In the records below, count every line where the string "more" appears, and reply with the count only.
**** PROVIDED ENTRIES ****
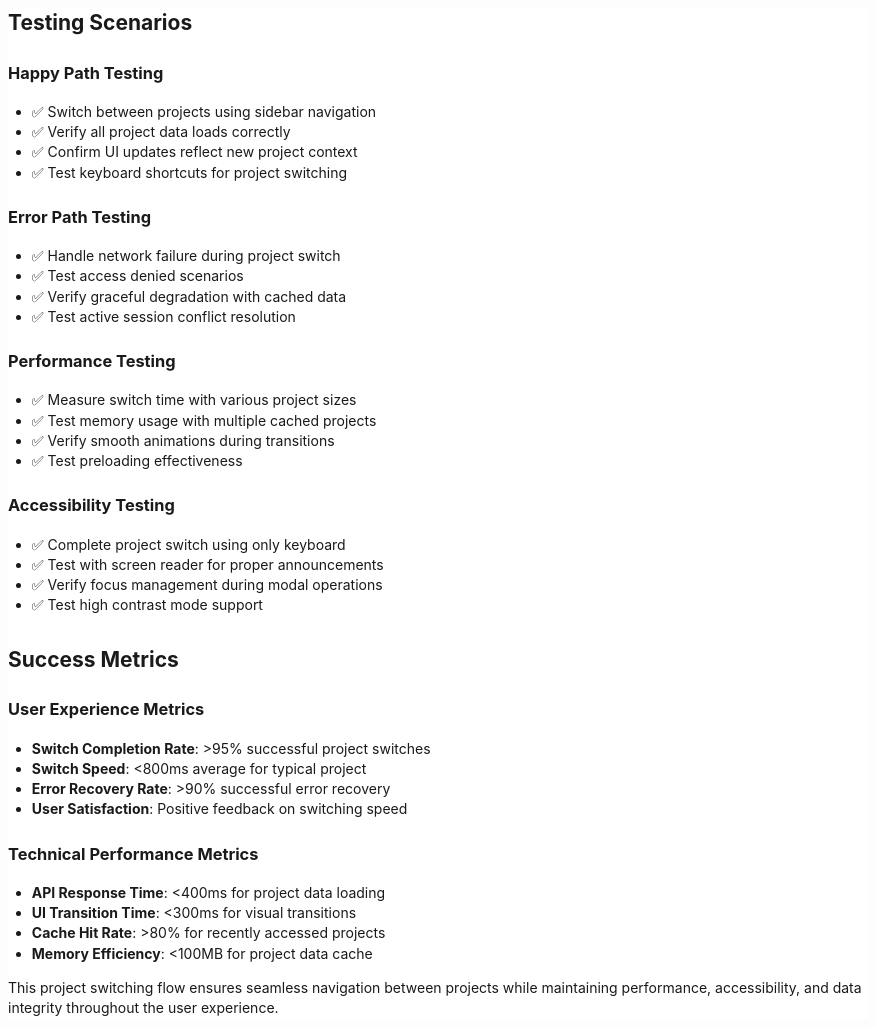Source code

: ## Testing Scenarios

### Happy Path Testing
- ✅ Switch between projects using sidebar navigation
- ✅ Verify all project data loads correctly
- ✅ Confirm UI updates reflect new project context
- ✅ Test keyboard shortcuts for project switching

### Error Path Testing
- ✅ Handle network failure during project switch
- ✅ Test access denied scenarios
- ✅ Verify graceful degradation with cached data
- ✅ Test active session conflict resolution

### Performance Testing
- ✅ Measure switch time with various project sizes
- ✅ Test memory usage with multiple cached projects
- ✅ Verify smooth animations during transitions
- ✅ Test preloading effectiveness

### Accessibility Testing
- ✅ Complete project switch using only keyboard
- ✅ Test with screen reader for proper announcements
- ✅ Verify focus management during modal operations
- ✅ Test high contrast mode support

## Success Metrics

### User Experience Metrics
- **Switch Completion Rate**: >95% successful project switches
- **Switch Speed**: <800ms average for typical project
- **Error Recovery Rate**: >90% successful error recovery
- **User Satisfaction**: Positive feedback on switching speed

### Technical Performance Metrics
- **API Response Time**: <400ms for project data loading
- **UI Transition Time**: <300ms for visual transitions
- **Cache Hit Rate**: >80% for recently accessed projects
- **Memory Efficiency**: <100MB for project data cache

This project switching flow ensures seamless navigation between projects while maintaining performance, accessibility, and data integrity throughout the user experience.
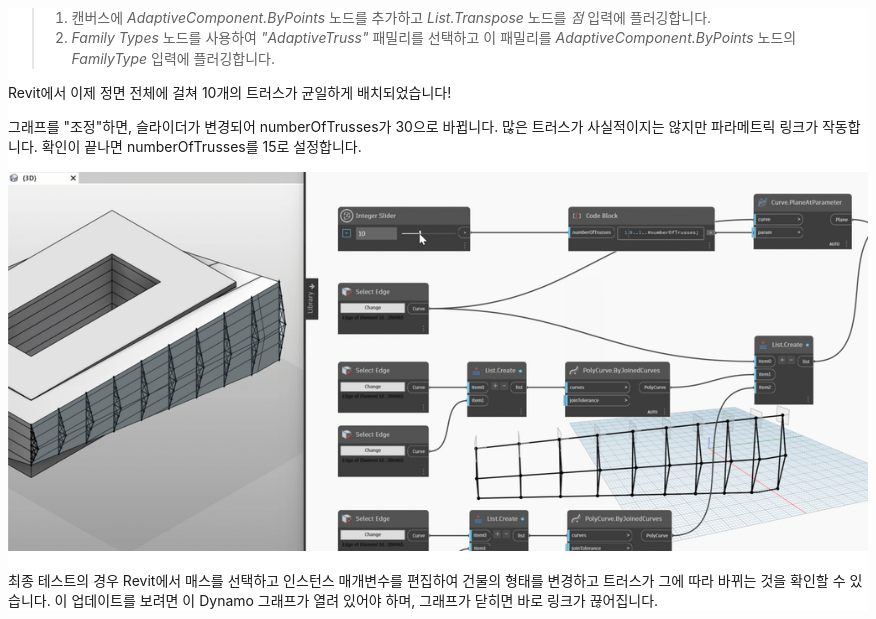 > 1. 캔버스에 _AdaptiveComponent.ByPoints_ 노드를 추가하고 _List.Transpose_ 노드를 _점_ 입력에 플러깅합니다.
> 2. _Family Types_ 노드를 사용하여 _"AdaptiveTruss"_ 패밀리를 선택하고 이 패밀리를 _AdaptiveComponent.ByPoints_ 노드의 _FamilyType_ 입력에 플러깅합니다.

Revit에서 이제 정면 전체에 걸쳐 10개의 트러스가 균일하게 배치되었습니다!

그래프를 "조정"하면, 슬라이더가 변경되어 numberOfTrusses가 30으로 바뀝니다. 많은 트러스가 사실적이지는 않지만 파라메트릭 링크가 작동합니다. 확인이 끝나면 numberOfTrusses를 15로 설정합니다.

![](<./images/4/creating - exercise 08.gif>)

최종 테스트의 경우 Revit에서 매스를 선택하고 인스턴스 매개변수를 편집하여 건물의 형태를 변경하고 트러스가 그에 따라 바뀌는 것을 확인할 수 있습니다. 이 업데이트를 보려면 이 Dynamo 그래프가 열려 있어야 하며, 그래프가 닫히면 바로 링크가 끊어집니다.
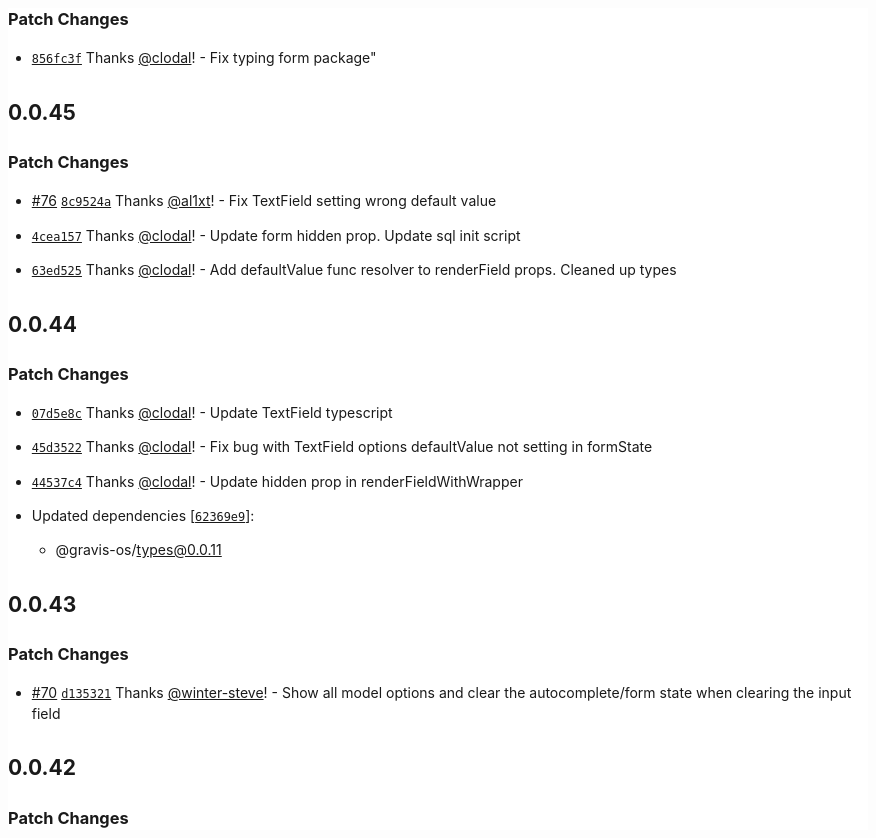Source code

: ### Patch Changes

- [`856fc3f`](https://github.com/gravis-os/gravis-os/commit/856fc3fe9f99366529da91a9065d16ff075f4504) Thanks [@clodal](https://github.com/clodal)! - Fix typing form package"

## 0.0.45

### Patch Changes

- [#76](https://github.com/gravis-os/gravis-os/pull/76) [`8c9524a`](https://github.com/gravis-os/gravis-os/commit/8c9524afc801987024b38fb02260374c2292fa2e) Thanks [@al1xt](https://github.com/al1xt)! - Fix TextField setting wrong default value

* [`4cea157`](https://github.com/gravis-os/gravis-os/commit/4cea157cda7be381fb159d662c269928f2400c92) Thanks [@clodal](https://github.com/clodal)! - Update form hidden prop. Update sql init script

- [`63ed525`](https://github.com/gravis-os/gravis-os/commit/63ed525071a72c4caa239014fbf4fee29c386792) Thanks [@clodal](https://github.com/clodal)! - Add defaultValue func resolver to renderField props. Cleaned up types

## 0.0.44

### Patch Changes

- [`07d5e8c`](https://github.com/gravis-os/gravis-os/commit/07d5e8ce9ff9cb09841a9dfdf28482b519170087) Thanks [@clodal](https://github.com/clodal)! - Update TextField typescript

* [`45d3522`](https://github.com/gravis-os/gravis-os/commit/45d35223a0c2c8899c3b180a5b7afe136cbd9506) Thanks [@clodal](https://github.com/clodal)! - Fix bug with TextField options defaultValue not setting in formState

- [`44537c4`](https://github.com/gravis-os/gravis-os/commit/44537c4bbcbb4e04e60c4a49ea3aa29359dd5856) Thanks [@clodal](https://github.com/clodal)! - Update hidden prop in renderFieldWithWrapper

- Updated dependencies [[`62369e9`](https://github.com/gravis-os/gravis-os/commit/62369e9f4fe7305145fc05307bcd8e9f416a89a1)]:
  - @gravis-os/types@0.0.11

## 0.0.43

### Patch Changes

- [#70](https://github.com/gravis-os/gravis-os/pull/70) [`d135321`](https://github.com/gravis-os/gravis-os/commit/d1353212f36e87e37b5bce11263f527c33aa269f) Thanks [@winter-steve](https://github.com/winter-steve)! - Show all model options and clear the autocomplete/form state when clearing the input field

## 0.0.42

### Patch Changes
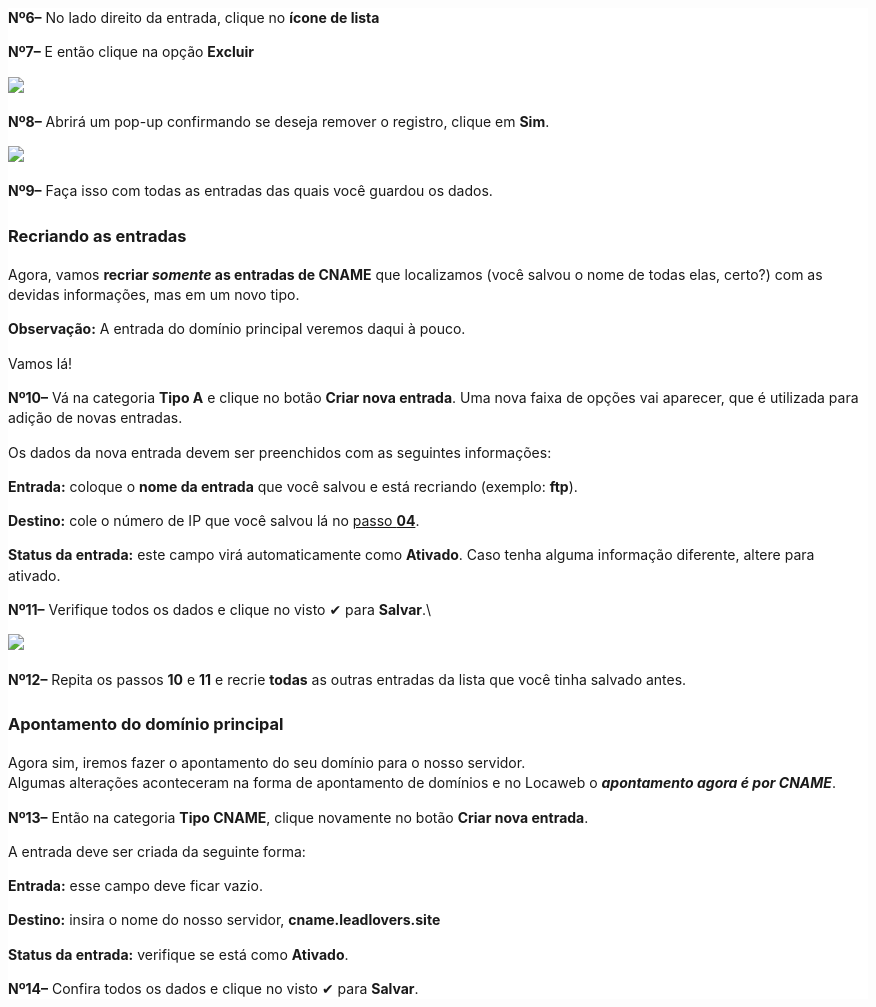 **Nº6–** No lado direito da entrada, clique no **ícone de lista**&#x20;

**Nº7–** E então clique na opção **Excluir**

![](https://legado.leadlovers.site/wp-content/uploads/2020/12/uh6.png)

**Nº8–** Abrirá um pop-up confirmando se deseja remover o registro, clique em **Sim**.

![](https://legado.leadlovers.site/wp-content/uploads/2020/12/uh8.png)

**Nº9–** Faça isso com todas as entradas das quais você guardou os dados.

### **Recriando as entradas** <a href="#recriar" id="recriar"></a>

Agora, vamos **recriar **_**somente**_** as entradas de CNAME** que localizamos (você salvou o nome de todas elas, certo?) com as devidas informações, mas em um novo tipo.

**Observação:** A entrada do domínio principal veremos daqui à pouco.

Vamos lá!

**Nº10–** Vá na categoria **Tipo A** e clique no botão **Criar nova entrada**. Uma nova faixa de opções vai aparecer, que é utilizada para adição de novas entradas.

Os dados da nova entrada devem ser preenchidos com as seguintes informações:

**Entrada:** coloque o **nome da entrada** que você salvou e está recriando (exemplo: **ftp**).

**Destino:** cole o número de IP que você salvou lá no [passo **04**](broken-reference).

**Status da entrada:** este campo virá automaticamente como **Ativado**. Caso tenha alguma informação diferente, altere para ativado.

**Nº11–** Verifique todos os dados e clique no visto ✔ para **Salvar**.\


![](https://legado.leadlovers.site/wp-content/uploads/2020/12/uh10.png)

**Nº12–** Repita os passos **10** e **11** e recrie **todas** as outras entradas da lista que você tinha salvado antes.

### **Apontamento do domínio principal** <a href="#apontamento" id="apontamento"></a>

Agora sim, iremos fazer o apontamento do seu domínio para o nosso servidor.\
Algumas alterações aconteceram na forma de apontamento de domínios e no Locaweb o _**apontamento agora é por CNAME**_.

**Nº13–** Então na categoria **Tipo CNAME**, clique novamente no botão **Criar nova entrada**.

A entrada deve ser criada da seguinte forma:

**Entrada:** esse campo deve ficar vazio.

**Destino:** insira o nome do nosso servidor, **cname.leadlovers.site**

**Status da entrada:** verifique se está como **Ativado**.

**Nº14–** Confira todos os dados e clique no visto ✔ para **Salvar**.
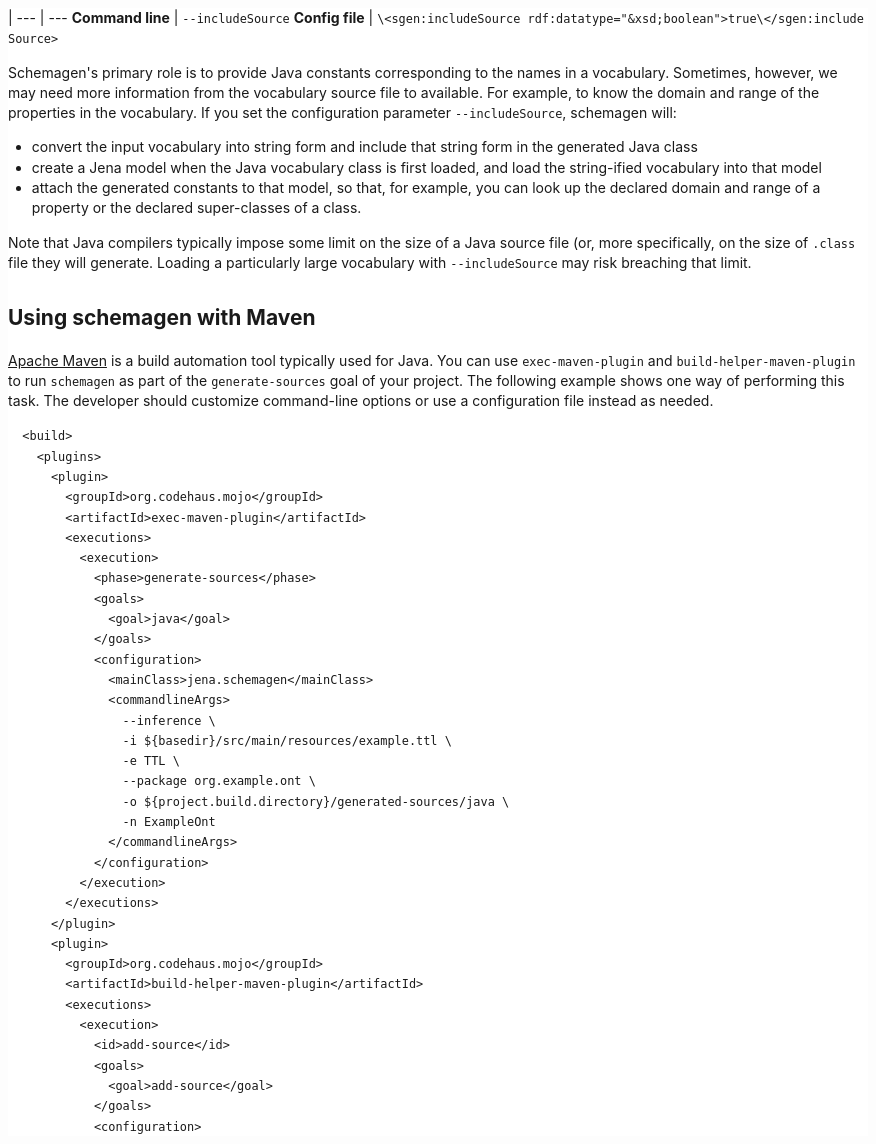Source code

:  |
--- | ---
**Command line** | `--includeSource`
**Config file** | `\<sgen:includeSource rdf:datatype="&xsd;boolean">true\</sgen:includeSource>`

Schemagen's primary role is to provide Java constants corresponding to the names in
a vocabulary. Sometimes, however, we may need more information from the vocabulary
source file to available. For example, to know the domain and range of the properties
in the vocabulary. If you set the configuration parameter `--includeSource`, schemagen
will:

- convert the input vocabulary into string form and include that string form in the
  generated Java class
- create a Jena model when the Java vocabulary class is first loaded, and load the string-ified
  vocabulary into that model
- attach the generated constants to that model, so that, for example, you can look up the
  declared domain and range of a property or the declared super-classes of a class.

Note that Java compilers typically impose some limit on the size of a Java source file (or, more
specifically, on the size of `.class` file they will generate. Loading a particularly large
vocabulary with `--includeSource` may risk breaching that limit.

## Using schemagen with Maven

[Apache Maven](http://maven.apache.org/) is a build automation tool typically used for Java.  You can use `exec-maven-plugin` and `build-helper-maven-plugin` to run `schemagen` as part of the `generate-sources` goal of your project.  The following example shows one way of performing this task.  The developer should customize command-line options or use a configuration file instead as needed.

      <build>
        <plugins>
          <plugin>
            <groupId>org.codehaus.mojo</groupId>
            <artifactId>exec-maven-plugin</artifactId>
            <executions>
              <execution>
                <phase>generate-sources</phase>
                <goals>
                  <goal>java</goal>
                </goals>
                <configuration>
                  <mainClass>jena.schemagen</mainClass>
                  <commandlineArgs>
                    --inference \
                    -i ${basedir}/src/main/resources/example.ttl \
                    -e TTL \
                    --package org.example.ont \
                    -o ${project.build.directory}/generated-sources/java \
                    -n ExampleOnt
                  </commandlineArgs>
                </configuration>
              </execution>
            </executions>
          </plugin>
          <plugin>
            <groupId>org.codehaus.mojo</groupId>
            <artifactId>build-helper-maven-plugin</artifactId>
            <executions>
              <execution>
                <id>add-source</id>
                <goals>
                  <goal>add-source</goal>
                </goals>
                <configuration>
****
REPLY:
2